Pervasive (which I keep wanting to call Perversion–makes for funny meetings), has this filesystem abstraction layer between the IDE and the filesystem called the repository.  It is the single greatest barrier to starting to use the IDE.

[Punchine: the repository/workspace/collection system is so that source code files can find each other after the root directory changes.  Finding data files on the filesystem after the root directory changes requires using macros, such as ($data_directory) back to my notes.]

First the jargon from the “Getting Started”:

Workspace – “a portable, user-defined residence for the definition of Repositories”

Huh? Does it have a handle?  Ok.  Undefined object workspace contains undefined objects repository. I think this is a collection of pointers to the directories that hold your source code.

Repository – “a user-defined area where Transformation and Process files are stored”

Sounds like a folder or directory.

Collection – “a subdirectory under Repository”

Sounds like a subdirectory.  Personally, I think all commonly used concepts should be renamed in Esperanto or Icelandic but Workspace, Repository and Collection are fine.

The repository explorer is a combination of a filesystem explorer.  The Repository manager is more like a filesystem explorer and a XML document browser.  The repository explorer will launch the relevant part of the IDE when you click on a file.  The Repository manager will let you drill down into the XML document, which can be very tedious with large XML documents as you must click *every* node to view the XML document this way.

The connection string to the repository looks something like


If you change the file system without updating the repository, you won’t be able to open anything.  Sigh.  I think this can be worked around by creating a new repository reference.

Where were they heading with this idea?

Deployment. They wanted to make change management easier.  So documents would be referenced relative to a “Workspace/Repository/Collection”.  When these were moved, you would update something to tell the environment where the worksspace/repository/colllections were and you’d be running again. Kind of like setting a path in a .ini or .conf file, but more complicated.

Change detection.  Repository manager has some reports for searching for recently changed files and other statistics. 

Version Control. Repository Explorer has a CVS and VSS feature. Haven’t grokked it yet.

Getting Going with Pervasive ETL

I get a “DJRepository.Manager.1  Failed to get ClassPath” error opening any Pervasive ETL tool.
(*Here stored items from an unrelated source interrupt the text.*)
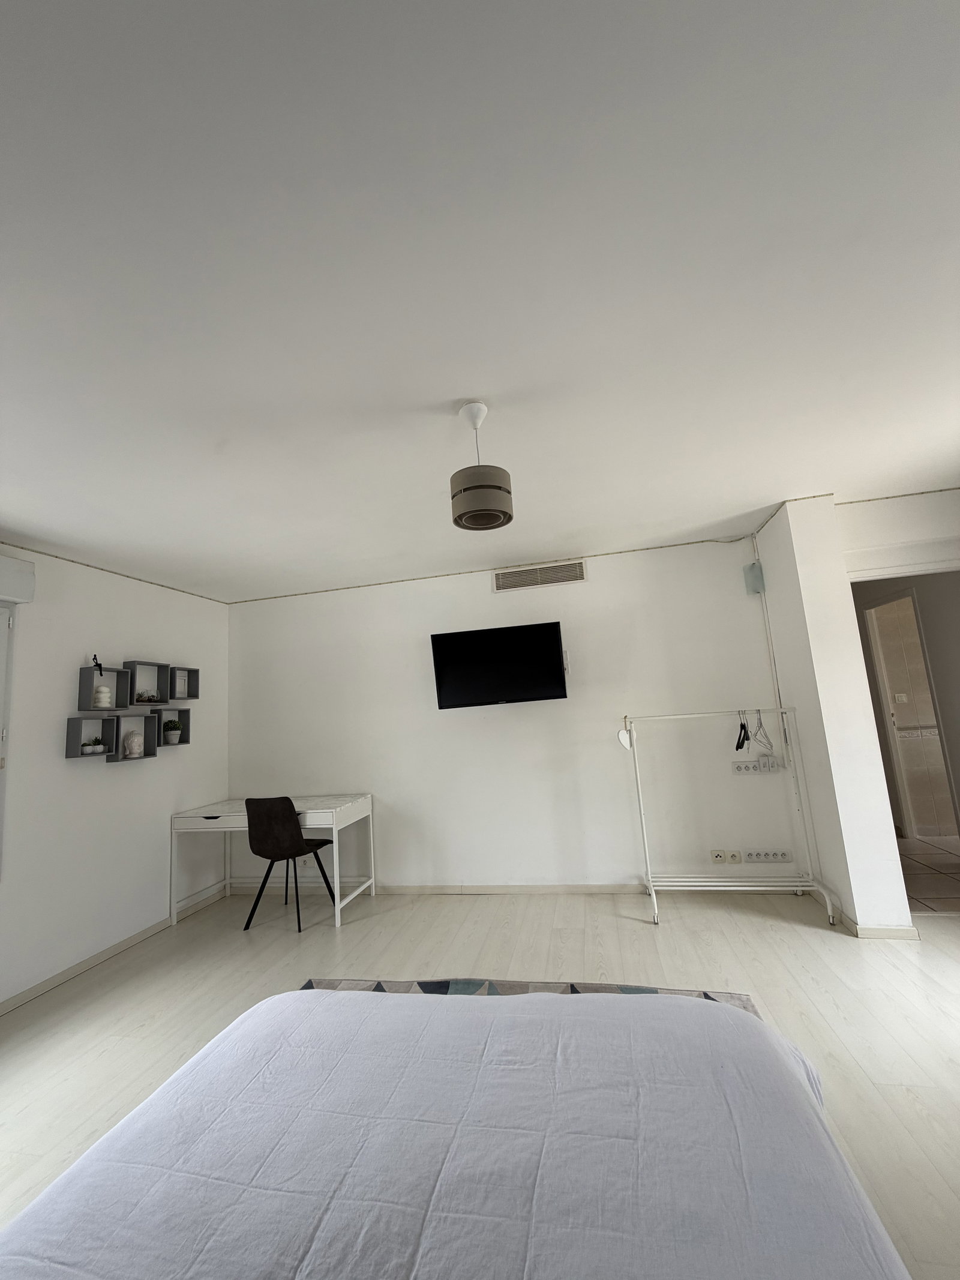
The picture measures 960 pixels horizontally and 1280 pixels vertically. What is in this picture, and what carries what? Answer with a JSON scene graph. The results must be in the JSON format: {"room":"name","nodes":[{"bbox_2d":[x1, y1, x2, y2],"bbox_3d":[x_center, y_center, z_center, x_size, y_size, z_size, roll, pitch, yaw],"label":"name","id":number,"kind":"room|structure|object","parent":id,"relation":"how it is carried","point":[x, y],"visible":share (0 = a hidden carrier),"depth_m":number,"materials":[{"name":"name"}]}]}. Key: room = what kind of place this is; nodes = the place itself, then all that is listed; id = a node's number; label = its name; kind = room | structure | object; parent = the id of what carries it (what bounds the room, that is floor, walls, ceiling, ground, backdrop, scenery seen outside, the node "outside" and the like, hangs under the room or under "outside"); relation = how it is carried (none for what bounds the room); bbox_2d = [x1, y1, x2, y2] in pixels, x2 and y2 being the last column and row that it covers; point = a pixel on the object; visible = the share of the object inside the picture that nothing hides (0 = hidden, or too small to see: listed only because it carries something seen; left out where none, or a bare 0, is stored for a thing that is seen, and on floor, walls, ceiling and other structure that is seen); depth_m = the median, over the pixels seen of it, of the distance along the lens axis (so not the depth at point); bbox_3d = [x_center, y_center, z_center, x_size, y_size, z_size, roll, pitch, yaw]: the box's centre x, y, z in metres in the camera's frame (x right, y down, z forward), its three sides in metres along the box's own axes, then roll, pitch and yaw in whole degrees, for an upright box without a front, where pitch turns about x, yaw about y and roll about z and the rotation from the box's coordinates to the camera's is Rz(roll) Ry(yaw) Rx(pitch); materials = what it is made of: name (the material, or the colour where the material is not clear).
{"room":"bedroom","nodes":[
{"label":"bedroom","id":0,"kind":"room"},
{"bbox_2d":[0,540,230,1010],"bbox_3d":[-2.746,0.603,2.149,0.156,2.457,4.932,-6,-9,12],"label":"left wall","id":1,"kind":"structure","parent":0,"point":[125,778],"depth_m":3.21,"materials":[{"name":"white paint"}]},
{"bbox_2d":[0,598,16,877],"bbox_3d":[-2.739,0.410,1.977,0.153,1.474,1.624,-6,-9,12],"label":"window","id":2,"kind":"structure","parent":1,"relation":"in","point":[3,735],"depth_m":2.75,"materials":[{"name":"white"}]},
{"bbox_2d":[0,554,35,603],"bbox_3d":[-2.643,-0.387,2.245,0.139,0.215,1.220,-6,-9,12],"label":"roller shutter box","id":3,"kind":"object","parent":1,"relation":"attached to","point":[24,590],"visible":0.99,"depth_m":2.74,"materials":[{"name":"white plastic"}]},
{"bbox_2d":[65,712,118,757],"bbox_3d":[-2.412,0.590,3.199,0.100,0.260,0.259,-6,-9,12],"label":"cube shelf","id":4,"kind":"object","parent":1,"relation":"attached to","point":[104,722],"visible":0.86,"depth_m":3.18,"materials":[{"name":"grey wood"}]},
{"bbox_2d":[80,736,106,754],"bbox_3d":[-2.390,0.641,3.174,0.119,0.102,0.150,-6,-9,12],"label":"potted plant","id":5,"kind":"object","parent":4,"relation":"in","point":[96,748],"visible":0.97,"depth_m":3.15,"materials":[{"name":"plant"}]},
{"bbox_2d":[77,665,133,711],"bbox_3d":[-2.405,0.315,3.320,0.110,0.264,0.294,-6,-9,12],"label":"cube shelf","id":6,"kind":"object","parent":1,"relation":"attached to","point":[83,689],"visible":0.95,"depth_m":3.28,"materials":[{"name":"grey wood"}]},
{"bbox_2d":[91,653,103,675],"bbox_3d":[-2.392,0.155,3.221,0.063,0.139,0.064,-6,-9,12],"label":"figurine","id":7,"kind":"object","parent":6,"relation":"on","point":[96,665],"visible":0.97,"depth_m":3.21,"materials":[{"name":"black"}]},
{"bbox_2d":[92,685,113,708],"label":"stacked stones ornament","id":8,"kind":"object","parent":6,"relation":"in","point":[104,700],"visible":0.96,"depth_m":3.25,"materials":[{"name":"white"}]},
{"bbox_2d":[0,883,231,1015],"bbox_3d":[-2.493,1.800,2.236,0.014,0.072,4.235,-6,-9,12],"label":"baseboard","id":9,"kind":"structure","parent":1,"relation":"attached to","point":[1,1009],"depth_m":3.12,"materials":[{"name":"wood"}]},
{"bbox_2d":[107,709,160,760],"bbox_3d":[-2.342,0.645,3.486,0.106,0.323,0.329,-6,-9,12],"label":"cube shelf","id":10,"kind":"object","parent":1,"relation":"attached to","point":[151,748],"visible":0.76,"depth_m":3.49,"materials":[{"name":"grey wood"}]},
{"bbox_2d":[121,730,144,757],"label":"buddha head","id":11,"kind":"object","parent":10,"relation":"in","point":[135,740],"visible":1,"depth_m":3.43,"materials":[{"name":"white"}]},
{"bbox_2d":[127,660,172,706],"bbox_3d":[-2.360,0.315,3.688,0.113,0.301,0.324,-6,-9,12],"label":"cube shelf","id":12,"kind":"object","parent":1,"relation":"attached to","point":[159,684],"visible":0.88,"depth_m":3.68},
{"bbox_2d":[135,688,160,703],"bbox_3d":[-2.327,0.393,3.587,0.132,0.087,0.170,-6,-9,12],"label":"small plant","id":13,"kind":"object","parent":12,"relation":"in","point":[141,695],"visible":0.94,"depth_m":3.57,"materials":[{"name":"plant"}]},
{"bbox_2d":[152,706,190,746],"bbox_3d":[-2.293,0.644,3.802,0.112,0.271,0.287,-6,-9,12],"label":"cube shelf","id":14,"kind":"object","parent":1,"relation":"attached to","point":[185,722],"visible":0.67,"depth_m":3.82,"materials":[{"name":"grey wood"}]},
{"bbox_2d":[162,719,183,744],"bbox_3d":[-2.276,0.674,3.808,0.130,0.176,0.130,-6,-9,12],"label":"potted plant","id":15,"kind":"object","parent":14,"relation":"in","point":[175,738],"visible":0.99,"depth_m":3.78,"materials":[{"name":"green plant"}]},
{"bbox_2d":[169,664,200,699],"bbox_3d":[-2.288,0.329,3.941,0.115,0.252,0.260,-6,-9,12],"label":"cube shelf","id":16,"kind":"object","parent":1,"relation":"attached to","point":[194,671],"visible":0.88,"depth_m":3.95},
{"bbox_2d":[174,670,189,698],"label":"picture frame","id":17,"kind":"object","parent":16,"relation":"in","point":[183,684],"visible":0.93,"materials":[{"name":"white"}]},
{"bbox_2d":[0,882,958,1279],"bbox_3d":[0.050,1.576,1.297,6.025,0.098,5.524,-6,-9,12],"label":"floor","id":18,"kind":"structure","parent":0,"point":[631,931],"depth_m":2.51,"materials":[{"name":"wood"}]},
{"bbox_2d":[169,793,376,927],"bbox_3d":[-1.523,1.614,3.849,1.321,0.770,0.590,-6,-9,12],"label":"desk","id":19,"kind":"object","parent":18,"relation":"on","point":[307,818],"visible":0.85,"depth_m":3.73,"materials":[{"name":"white wood"}]},
{"bbox_2d":[241,795,336,932],"bbox_3d":[-1.361,1.520,3.659,0.472,0.872,0.518,-6,-9,12],"label":"chair","id":20,"kind":"object","parent":18,"relation":"on","point":[288,802],"visible":0.98,"depth_m":3.50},
{"bbox_2d":[0,988,909,1279],"bbox_3d":[-0.142,1.006,0.529,1.664,0.816,2.144,-6,-9,12],"label":"bed","id":21,"kind":"object","parent":18,"relation":"on","point":[249,1025],"visible":1,"depth_m":0.91,"materials":[{"name":"fabric"}]},
{"bbox_2d":[292,976,764,1010],"bbox_3d":[0.010,1.553,1.601,2.076,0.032,1.818,-6,-9,12],"label":"rug","id":22,"kind":"object","parent":18,"relation":"on","point":[570,985],"visible":0.1,"depth_m":2.42,"materials":[{"name":"carpet"}]},
{"bbox_2d":[620,709,838,927],"bbox_3d":[1.522,1.072,3.304,1.059,1.233,0.407,-6,-9,12],"label":"clothes rack","id":23,"kind":"object","parent":18,"relation":"on","point":[800,889],"visible":0.99,"depth_m":3.26,"materials":[{"name":"white metal"}]},
{"bbox_2d":[616,720,634,750],"bbox_3d":[0.992,0.654,3.514,0.107,0.187,0.046,0,-9,-27],"label":"heart ornament","id":24,"kind":"object","parent":23,"relation":"hanging from","point":[623,738],"visible":0.96,"depth_m":3.50,"materials":[{"name":"white"}]},
{"bbox_2d":[733,709,750,751],"bbox_3d":[1.735,0.588,3.402,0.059,0.238,0.390,-10,-10,34],"label":"clothes hanger","id":25,"kind":"object","parent":23,"relation":"hanging from","point":[742,743],"visible":0.95,"depth_m":3.35,"materials":[{"name":"black plastic"}]},
{"bbox_2d":[750,708,774,751],"bbox_3d":[1.810,0.568,3.318,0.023,0.249,0.399,-6,-9,12],"label":"clothes hanger","id":26,"kind":"object","parent":23,"relation":"hanging from","point":[761,724],"visible":0.94,"depth_m":3.32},
{"bbox_2d":[0,0,959,601],"bbox_3d":[0.348,-0.889,2.332,6.477,0.103,6.575,-6,-9,12],"label":"ceiling","id":27,"kind":"structure","parent":0,"point":[581,522],"depth_m":1.34,"materials":[{"name":"white paint"}]},
{"bbox_2d":[449,400,513,531],"bbox_3d":[-0.006,-0.644,1.901,0.226,0.441,0.227,-6,-9,12],"label":"pendant lamp","id":28,"kind":"object","parent":27,"relation":"hanging from","point":[473,495],"visible":0.99,"depth_m":1.81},
{"bbox_2d":[223,531,801,897],"bbox_3d":[-0.011,0.668,4.053,4.592,2.474,0.146,-6,-9,12],"label":"back wall","id":29,"kind":"structure","parent":0,"point":[323,600],"depth_m":3.88,"materials":[{"name":"white paint"}]},
{"bbox_2d":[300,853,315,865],"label":"wall socket","id":30,"kind":"object","parent":29,"relation":"attached to","point":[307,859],"visible":0.77,"depth_m":4.15,"materials":[{"name":"white plastic"}]},
{"bbox_2d":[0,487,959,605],"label":"ceiling trim","id":31,"kind":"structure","parent":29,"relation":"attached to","point":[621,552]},
{"bbox_2d":[429,621,569,709],"bbox_3d":[0.159,0.206,3.889,0.984,0.584,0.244,-6,-9,12],"label":"television","id":32,"kind":"object","parent":29,"relation":"attached to","point":[542,649],"visible":0.99,"depth_m":3.81,"materials":[{"name":"black plastic"}]},
{"bbox_2d":[364,882,649,895],"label":"baseboard","id":33,"kind":"structure","parent":29,"relation":"attached to","point":[438,889],"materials":[{"name":"white wood"}]},
{"bbox_2d":[492,559,587,591],"bbox_3d":[0.457,-0.499,4.000,0.731,0.167,0.015,-6,-9,12],"label":"air vent","id":34,"kind":"object","parent":29,"relation":"in","point":[502,582],"visible":0.99,"depth_m":4.00,"materials":[{"name":"metal"}]},
{"bbox_2d":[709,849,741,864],"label":"wall socket","id":35,"kind":"object","parent":29,"relation":"attached to","point":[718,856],"visible":0.98,"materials":[{"name":"white plastic"}]},
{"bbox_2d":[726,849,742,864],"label":"wall socket","id":36,"kind":"object","parent":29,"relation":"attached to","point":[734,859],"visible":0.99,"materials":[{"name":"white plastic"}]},
{"bbox_2d":[742,561,765,594],"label":"junction box","id":37,"kind":"object","parent":29,"relation":"attached to","point":[758,587],"visible":0.98,"depth_m":3.59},
{"bbox_2d":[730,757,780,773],"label":"wall socket","id":38,"kind":"object","parent":29,"relation":"attached to","point":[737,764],"visible":0.94,"depth_m":3.48,"materials":[{"name":"white plastic"}]},
{"bbox_2d":[743,849,792,862],"bbox_3d":[1.892,1.430,3.399,0.271,0.075,0.026,-6,-9,12],"label":"socket strip","id":39,"kind":"object","parent":29,"relation":"attached to","point":[784,859],"visible":0.98,"depth_m":3.39,"materials":[{"name":"white plastic"}]},
{"bbox_2d":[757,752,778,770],"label":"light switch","id":40,"kind":"object","parent":29,"relation":"attached to","point":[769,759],"visible":0.99,"depth_m":3.47,"materials":[{"name":"white plastic"}]},
{"bbox_2d":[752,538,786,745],"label":"cable conduit","id":41,"kind":"object","parent":29,"relation":"attached to","point":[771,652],"visible":0.89,"depth_m":3.58,"materials":[{"name":"white plastic"}]},
{"bbox_2d":[752,496,913,933],"bbox_3d":[2.115,0.421,3.241,0.324,2.458,0.753,-6,-9,12],"label":"right wall","id":42,"kind":"structure","parent":0,"point":[769,549],"depth_m":2.96,"materials":[{"name":"white paint"}]},
{"bbox_2d":[836,907,921,939],"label":"baseboard","id":43,"kind":"structure","parent":42,"relation":"attached to","point":[869,934],"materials":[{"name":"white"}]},
{"bbox_2d":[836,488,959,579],"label":"right wall","id":44,"kind":"structure","parent":0,"point":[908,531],"depth_m":3.15,"materials":[{"name":"white paint"}]},
{"bbox_2d":[853,570,959,843],"bbox_3d":[4.250,0.475,4.738,1.453,2.439,0.119,-6,-9,12],"label":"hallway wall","id":45,"kind":"structure","parent":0,"point":[929,641],"depth_m":4.71,"materials":[{"name":"paint"}]},
{"bbox_2d":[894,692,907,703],"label":"light switch","id":46,"kind":"object","parent":45,"relation":"attached to","point":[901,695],"visible":0.98,"depth_m":4.82,"materials":[{"name":"white plastic"}]},
{"bbox_2d":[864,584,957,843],"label":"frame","id":47,"kind":"structure","parent":45,"relation":"in","point":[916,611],"depth_m":4.49,"materials":[{"name":"white"}]},
{"bbox_2d":[897,834,959,913],"bbox_3d":[3.622,1.650,3.725,2.182,0.100,2.315,-6,-9,12],"label":"hallway floor","id":48,"kind":"structure","parent":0,"point":[958,904],"depth_m":3.59,"materials":[{"name":"beige tile"}]}
]}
I thought, maybe Pervasive could help,  so I called. They said my company would need to rebuy the application and get a new maintenance plan, as our maintenance contract had lapsed..  I think for $10,000 I can solve this class path error myself.
In case anyone else hits this error, what it means is Data Junction/Pervasive ETL can’t fine your DJ800.ini file, which it expects to find in the “C:\Documents and Settings\{username}\WINDOWS\” directory or possible “C:\WINNT” or possibly “C:\WINNT\System32″, but probably the first.  You probably can find a copy of this by doing a global search.

Uh-oh.  A typical installation is just crawling with dj800.ini files, some in profiles, some in system folders, some with (copy), “_” and “x_” prefixes, probably indicating version upgrades.

Across my favorite machines, I find 3 versions, 8.4.19, 8.14 and 8.19.  Only the 8.4 one has class path problems.  Now the version number appears in the dj800.ini file, so the reported installed version may just depend on what dj800.ini file is active at the moment.

Sigh. If the you get a classpath error from Data Junction/Pervasive Data Integrator, upgrade to version 8.14/8.19 or later.  It is probably an issue with configuration information being stored in a profile specific fashion.